# Executive Summary: Exploratory Data Analysis on F1 Dataset
Author: Alex Searle

## Project Overview
The purpose of this EDA is to learn more about the features of the F1 dataset to classify if a drive will finish on the podium(Top 3 places).

## Dataset Description
- The dataset consists of 15134 instance and has 14 attributes.
- The target variable is top_3, which indicates if a driver finished in the top 3 positions or not, this represents the class we will predict.
- The features include, driver_avg_finish_pos_season, top3_driver_season_percentage, driver_avg_finish_pos_season_lag, top3_driver_season_percentage_lag, Constructor_Top3_Percent, and grid, among others which will be explored in detail.

## Key Findings

### 1. Data Distribution
- Target variable distribution:   
![Top 3 Distribution](Images/TargetDistribution.png)  
The distribution of the target varibale indicates that there are more many more instances that are not top 3 then instances that are top 3 instances
- Class imbalance is observed with 83.45% of instances belong to finished not in the top 3 and 16.55% belong to top 3 finishes

### 2. Feature Engineering
Went right into feature engineering because only use able feature in the original dataset was grid which isn't a great predictor by itself  
Features created:
- driver_avg_finish_pos_season: a drivers average finish position for that season upto the last race
- top3_driver_season_percentage: percentage of times that a driver has finished in the top 3 for the season up to the last race
- Constructor_Top3_Percent: percentage of times that a constructor(team) has finished in the top 3 for the season up to the last race
- driver_avg_finish_pos_season_lag: a drivers avg finishing pos at the same round of the season last year
- top3_driver_season_percentage_lag: percentage of times the driver finished in the top 3 at this round last year

### 3. Feature Analysis
- grid exhibits a left skewed distribution with spikes at certain values, might need to play with value more but should be fine for now. Also exhibits a strong correlation with the target variable
- driver_avg_finish_pos_season exhibits a normal distribution and shows correlation with the finishing in the top 3.
- top3_driver_season_percentage exhibits a mostly uniform distribution but with a spike at zero which makes sense because most drivers won't finish in the top 3 in a given season. Also displays a correlation with finishing in the top 3.
- Constructor_Top3_Percent exhibits a left skewed distribution with a spike at 0 which makes sense because most teams don't have a car in the top 3 in a given season. Also displays a correlation with finishing in the top 3.
- driver_avg_finish_pos_season_lag exhibits all the same features as driver_avg_finishing_pos_season because it is the same data just pushed forward a year.
- top3_driver_season_percentage_lag exhibits all the same features as top3_driver_season_percentage_lag because it is the same data just pushed forward a year.
** For graphs and visualizations go to 5. Exploratory Visualization

### 4. Correlation Analysis
Correlation Heat Map:  
![Heat Map](Images/CorrelationMap.png)
- Correlation analysis reveals that there are no super strong correlations with the target variable but the strongest (positionOrder) cannot be used because that encapsulates the same data as the top_3. The top 3 correlations are Constructor_Top3_Percent(positive), top3_driver_season_percentage(positive), and grid(negative)
- Strong correlations are observed between top3_driver_season_percentage and Constructor_Top3_Percent (and also the lag for both) suggesting potential multicollinearity which makes sense as these are highly related.

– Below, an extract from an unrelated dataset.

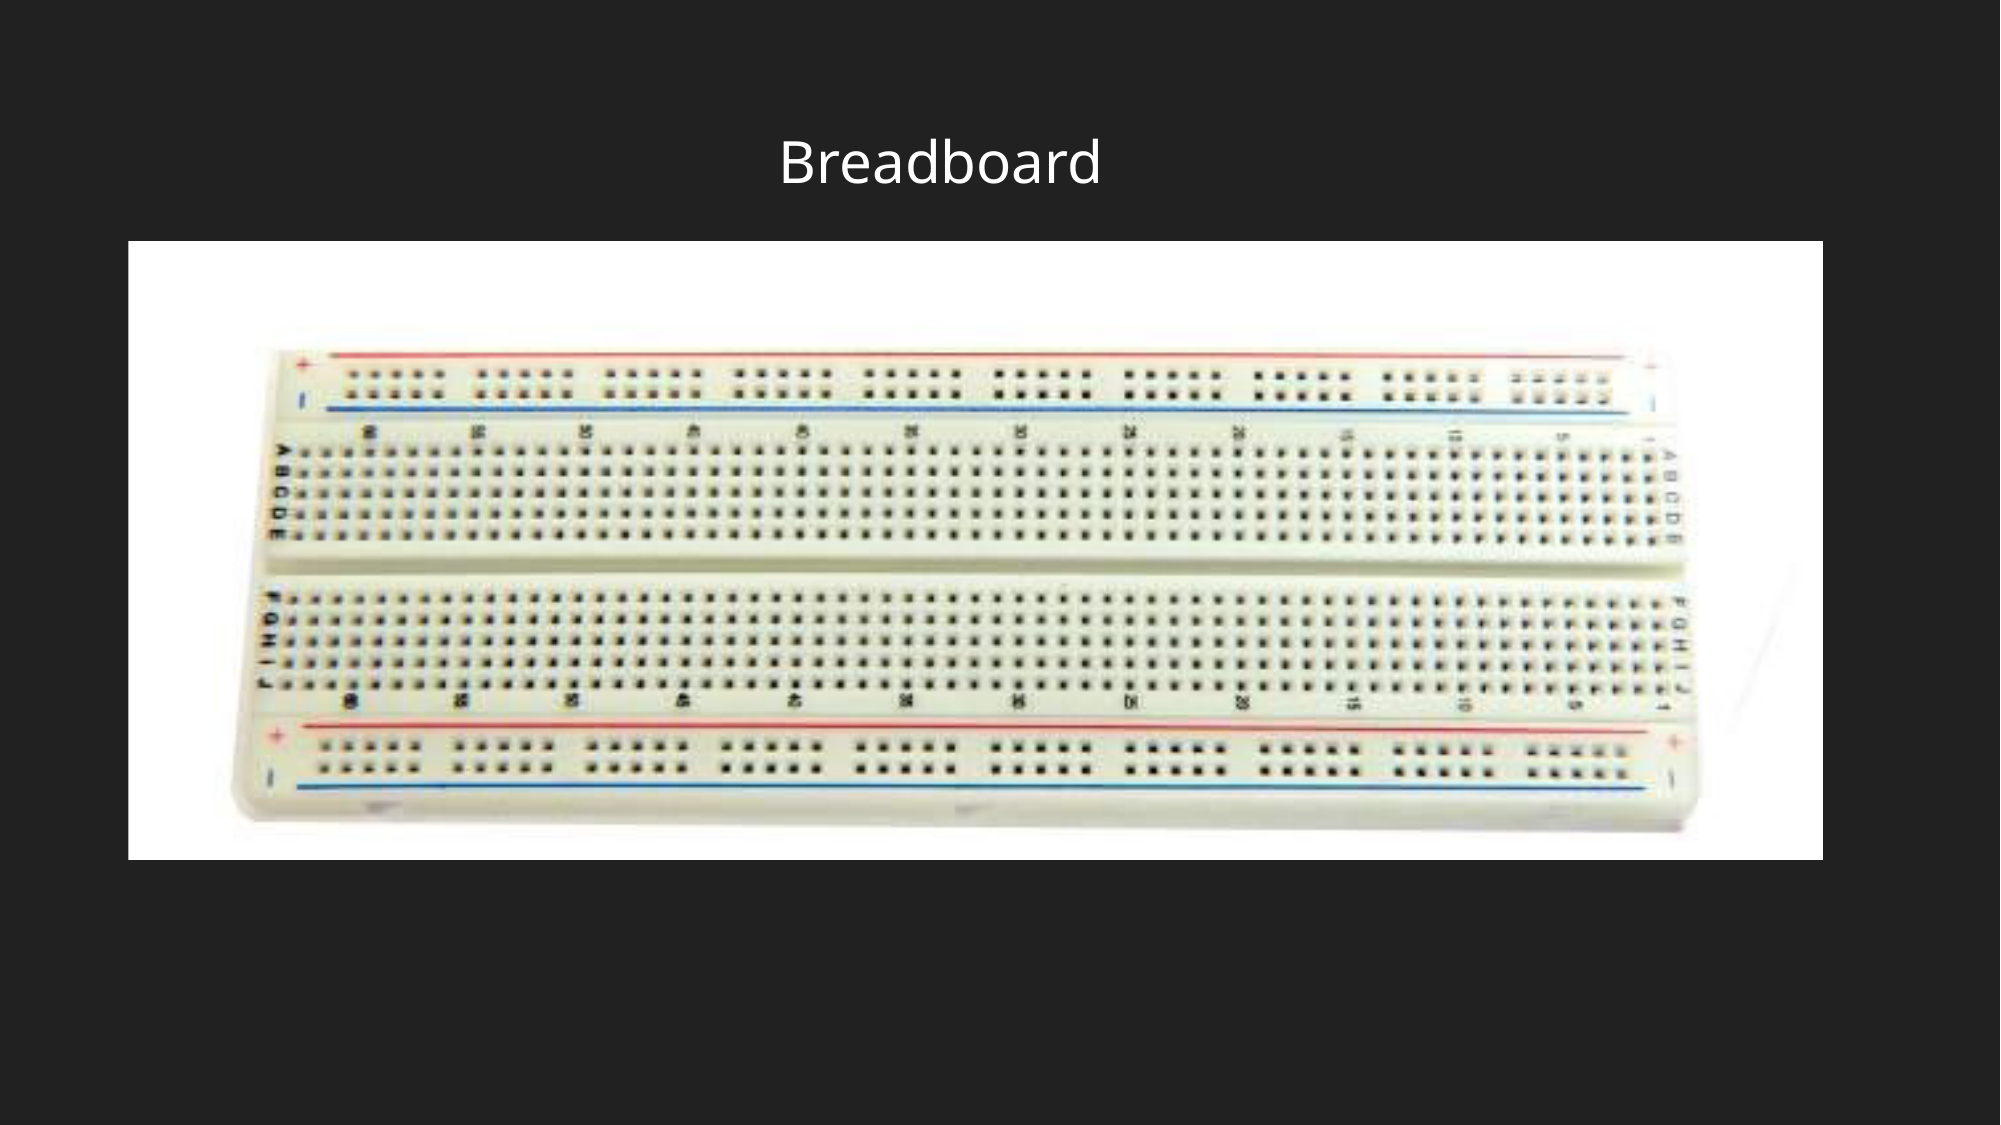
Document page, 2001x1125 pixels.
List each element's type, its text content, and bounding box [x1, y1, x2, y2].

### 5. Exploratory Visualization
- #### Grid:  
![Grid Distribution](Images/GridDistribution.png)  
![Grid](Images/grid.png)  
##### It can be seen that the distributions for the top 3 and not in the top 3 are very different indicating that this could be a very good predictor.
- #### driver_avg_finish_pos_season:  
![driver_avg_finish_pos_season dist](Images/driver_avg_finish_pos_seasonDistribution.png)  
![driver_avg_finish_pos_season](Images/PositionOrderVsdriver_avg_finish_pos_season.png)
##### Distributions for top 3 and not in the top 3 are a bit different could be used for prediction.
- #### top3_driver_season_percentage: 
![top3_driver_season_percentage dist](Images/top3_driver_season_percentageDistribution.png)  
![top3_driver_season_percentagen](Images/top3_driver_season_percentage.png)
##### Distributions for top 3 and not in the top 3 are decently different because of the spike at zero for not in top 3 could be a good feature for prediction.
- #### Constructor_Top3_Percent: 
![Constructor_Top3_Percent dist](Images/Constructor_Top3_PercentDistribution.png)  
![Constructor_Top3_Percent](Images/Constructor_Top_3Percent.png)
##### Distributions for top 3 and not in the top 3 are decently different again because of the spike at zero for not in top 3 could be a good feature for prediction.
- #### driver_avg_finish_pos_season_lag: 
![driver_avg_finish_pos_season_lag dist](Images/driver_avg_finish_pos_season_lagDistribution.png)  
![Constructor_Top3_Percent](Images/driver_avg_pos_season_lag.png)
##### Very similar to its non lag parent, same findings.
- #### top3_driver_season_percentage_lag: 
![driver_avg_finish_pos_season_lag dist](Images/top3_driver_season_percentage_lagDistribution.png)  
![Constructor_Top3_Percent](Images/top3_driver_season_percentage_lag.png)
##### Very similar to its non lag parent, same findings.

## Next Steps:

### 1. Data Preprocessing
- There was missing data after merging many of the data sources and these instances with missing values were deleted from the data set
- Need to scale features for use with SVMs in modeling, if necessary will scale all the values by making them all into z-score

### 2. Modeling
- The best models to use on this data for the given features is Decision Trees and Random Forest because the features distributions vary greatly for if they are in the top 3 or not and these model work well when this is the case.
- Split the data into a test and training set based on year to prevent data leakage, then used grid search to cross validate the model while finding the best parameters
- Best model found was a Decision Tree with an AUC score of 0.85 and .71 on the train and test sets respectively. What this means is that the model does an ok job at discriminating between drivers who will and who won't be in the top 3 for a certain race and that there isn't a high trade off between true positive rate and false positive rate. The large difference between the training and test scores also indicates that the model is overfit even after hyper tuning meaning that there is probably a problem with the data which can be address in another iteration of this exploration.
- This model is easily explainable because it is just a series of if else statements so it will be easy to explain to clients exactly how the answers are found. This model is also easily scalable in a production environment because evaluating if else statements takes very little computational power also meaning that it could be deployed on a small computer trackside if need be 


# Conclusion
There are multiple features that can be good discriminators for the target feature as their distributions vary for the top 3 and not top 3 classes of the target feature and we already used them to build a decent model. This however revealed that there are some flaws in the data as we had an over fit model even after hyper tuning but this is useful information and shows that in the next iteration of this project we will have to revisit some processes and improve them to try and get a better model.